= Alexander (son of Polyperchon) =

4th-century BC Macedonian general

Alexander (Αλέξανδρος; killed 314 BC) was a son of Polyperchon, the regent of Macedonia, and an important general in the Wars of the Diadochi.

==Alexander in Athens==
Antipater, on his death in 319 BC, had left the regency to Polyperchon, to the exclusion and consequent discontent of his own son, Cassander. Those who had been placed in authority by Antipater in the garrisoned towns of Greece, were favourably disposed to Cassander, as their patron's son, and Polyperchon's policy, therefore, was to reverse the measures of Antipater, and restore democracy where Antipater had abolished it. To implement this plan Polyperchon's son, Alexander, was sent to Athens during 318, with the aim of delivering the city from Nicanor, who had been appointed by Cassander to command the garrison placed on Munychia (a hill in the port city of Piraeus, Athens' harbour) by Antipater.

Before Alexander's arrival, Nicanor strengthening his position on Munychia with fresh troops and had also treacherously seized Piraeus. Alexander had the same intentions, intentions which he had probably formed before he had any communication with Phocion, though Diodorus seems to imply the contrary. The Athenians, however, looked on Phocion as the author of the design, and their suspicions and anger were further excited by the private conferences between Alexander and Nicanor. As a result, Phocion was accused of treason, and, fleeing with several of his friends to Alexander, was despatched by Alexander to Polyperchon.

Cassander arrived in Athens soon after and occupied Piraeus. There he was besieged by Polyperchon with a large force. However, Polyperchon's forces lacked adequate supplies, so he was obliged to withdraw a portion of his army. Polyperchon used this army to attempt the reduction of Megalopolis, while Alexander was left in command of the remaining forces in Athens. However, it appears he achieved little, until the treaty and capitulation of Athens to Cassander.

==Alexander in the Peloponnese==
When Polyperchon, baffled at Megalopolis, withdrew into Macedonia, his son seems to have been left with an army in the Peloponnese, where, according to Diodorus the field was left open to him. The friends of oligarchy were greatly alarmed by the departure of Cassander to Macedonia following the murder of Philip Arrhidaeus and Eurydice by Olympias during 317 BC. During Cassander's absence, Alexander captured several cities and important places in the Peloponnese. However, on Cassander's return to the south, after defeating Olympias in Macedonia, Alexander attempted in vain to check Cassander by fortifying the Isthmus of Corinth. Instead Cassander, crossed over to Epidaurus by sea, regained Argos and Hermione, and afterwards also the Messenian towns, with the exception of Ithome.

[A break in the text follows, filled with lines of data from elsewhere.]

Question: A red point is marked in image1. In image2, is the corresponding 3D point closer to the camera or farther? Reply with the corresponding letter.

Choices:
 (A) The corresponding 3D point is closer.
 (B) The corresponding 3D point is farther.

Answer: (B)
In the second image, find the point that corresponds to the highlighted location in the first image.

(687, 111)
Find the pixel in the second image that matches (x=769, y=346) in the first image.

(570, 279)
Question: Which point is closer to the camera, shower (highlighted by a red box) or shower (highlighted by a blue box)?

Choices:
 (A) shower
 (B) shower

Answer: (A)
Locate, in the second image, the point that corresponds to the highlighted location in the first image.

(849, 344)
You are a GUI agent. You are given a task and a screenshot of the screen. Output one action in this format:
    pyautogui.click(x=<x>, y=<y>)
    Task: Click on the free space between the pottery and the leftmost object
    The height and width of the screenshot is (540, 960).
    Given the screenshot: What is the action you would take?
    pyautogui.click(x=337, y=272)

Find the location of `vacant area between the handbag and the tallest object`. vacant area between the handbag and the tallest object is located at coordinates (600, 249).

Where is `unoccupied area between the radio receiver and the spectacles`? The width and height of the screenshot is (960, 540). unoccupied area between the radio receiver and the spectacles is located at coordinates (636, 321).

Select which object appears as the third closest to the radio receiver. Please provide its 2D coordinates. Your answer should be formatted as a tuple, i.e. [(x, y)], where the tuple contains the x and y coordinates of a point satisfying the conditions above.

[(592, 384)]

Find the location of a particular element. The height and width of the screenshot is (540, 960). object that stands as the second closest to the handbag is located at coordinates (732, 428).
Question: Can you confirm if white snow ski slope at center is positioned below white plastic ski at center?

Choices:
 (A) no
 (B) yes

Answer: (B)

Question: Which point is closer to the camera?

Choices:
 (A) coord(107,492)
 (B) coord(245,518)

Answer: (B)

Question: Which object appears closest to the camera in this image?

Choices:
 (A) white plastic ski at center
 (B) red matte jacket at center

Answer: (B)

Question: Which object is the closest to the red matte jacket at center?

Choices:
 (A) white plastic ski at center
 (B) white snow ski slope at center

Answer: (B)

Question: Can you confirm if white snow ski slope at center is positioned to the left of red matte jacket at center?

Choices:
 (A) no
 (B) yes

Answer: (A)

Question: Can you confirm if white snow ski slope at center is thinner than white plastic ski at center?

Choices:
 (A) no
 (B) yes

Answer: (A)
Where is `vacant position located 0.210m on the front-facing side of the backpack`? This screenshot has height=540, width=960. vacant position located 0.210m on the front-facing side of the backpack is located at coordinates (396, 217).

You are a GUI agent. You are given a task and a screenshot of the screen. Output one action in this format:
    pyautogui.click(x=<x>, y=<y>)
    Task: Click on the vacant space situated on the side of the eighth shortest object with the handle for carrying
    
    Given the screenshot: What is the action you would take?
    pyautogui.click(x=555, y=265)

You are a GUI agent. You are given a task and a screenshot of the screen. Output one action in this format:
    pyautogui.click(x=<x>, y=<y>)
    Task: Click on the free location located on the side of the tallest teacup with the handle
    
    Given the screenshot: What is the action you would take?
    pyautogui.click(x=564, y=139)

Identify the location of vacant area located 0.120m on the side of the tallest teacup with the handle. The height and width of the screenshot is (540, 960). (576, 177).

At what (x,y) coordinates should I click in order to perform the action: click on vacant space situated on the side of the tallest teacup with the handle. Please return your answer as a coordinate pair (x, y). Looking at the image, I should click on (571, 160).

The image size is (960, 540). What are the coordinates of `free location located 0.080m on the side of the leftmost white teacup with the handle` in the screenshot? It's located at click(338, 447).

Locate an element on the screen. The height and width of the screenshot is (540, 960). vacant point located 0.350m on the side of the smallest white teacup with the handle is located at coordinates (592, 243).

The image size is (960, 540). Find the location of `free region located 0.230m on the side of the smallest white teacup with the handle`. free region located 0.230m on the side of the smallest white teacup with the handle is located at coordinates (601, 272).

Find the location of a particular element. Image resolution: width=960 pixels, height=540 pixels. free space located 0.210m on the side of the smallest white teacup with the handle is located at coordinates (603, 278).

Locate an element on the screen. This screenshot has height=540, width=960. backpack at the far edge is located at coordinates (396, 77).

==Alliances with Antigonus and then Cassander==
In 315 BC, Antigonus, whose growing power had led Cassander, Lysimachus, Asander, and Ptolemy to form a coalition against him, sent Aristodemus into the Peloponnese to secure an alliance with Polyperchon and his son Alexander. Alexander traveled to Asia to meet Antigonus in person, where an agreement was made at Tyre. Antigonus provided Alexander with 500 talents and promised significant support. However, later that same year, Alexander broke with Antigonus and aligned himself with Cassander, who offered him the title of strategos (military governor) of the Peloponnese.

Although Cassander had previously been at war with Polyperchon, the appointment of Alexander was part of a formal agreement that placed all of Cassander's Peloponnesian holdings under Alexander's command, including cities previously held by Cassander's garrisons. This allowed Alexander to exercise authority across nearly the entire peninsula. Polyperchon, now advanced in age, had likely stepped aside due to his unwillingness to subordinate himself to the much younger Cassander and had handed command to his son.

==Alexander's death==
In the ensuing year, 314 BC, Alexander besieged Cyllene on behalf of Cassander and took punitive action against Dyme, which had defected to Antigonus. In 313 BC, after winning the allegiance of the Aetolian League, Aristodemus of Miletus (Antigonus' general and top diplomat in mainland Greece) crossed over into the Peloponnese at the head of a mercenary army, and raised the siege. After liberating Patrae and Aegium from Cassander's garrisons, Aristodemus returned to Aetolia, leaving a sizeable force in the Pelopponese. Aristodemus' troops in Aegium helped the city of Dyme eject its garrison. Alexander decided to intervene, he marched on the city and forced his way in, made himself master of it, punishing the inhabitants who had imposed him with death, imprisonment, or exile. Soon after this he was murdered at Sicyon by Alexion, a Sicyonian, leaving the command of his forces to his wife Cratesipolis who proved herself fully adequate to the task.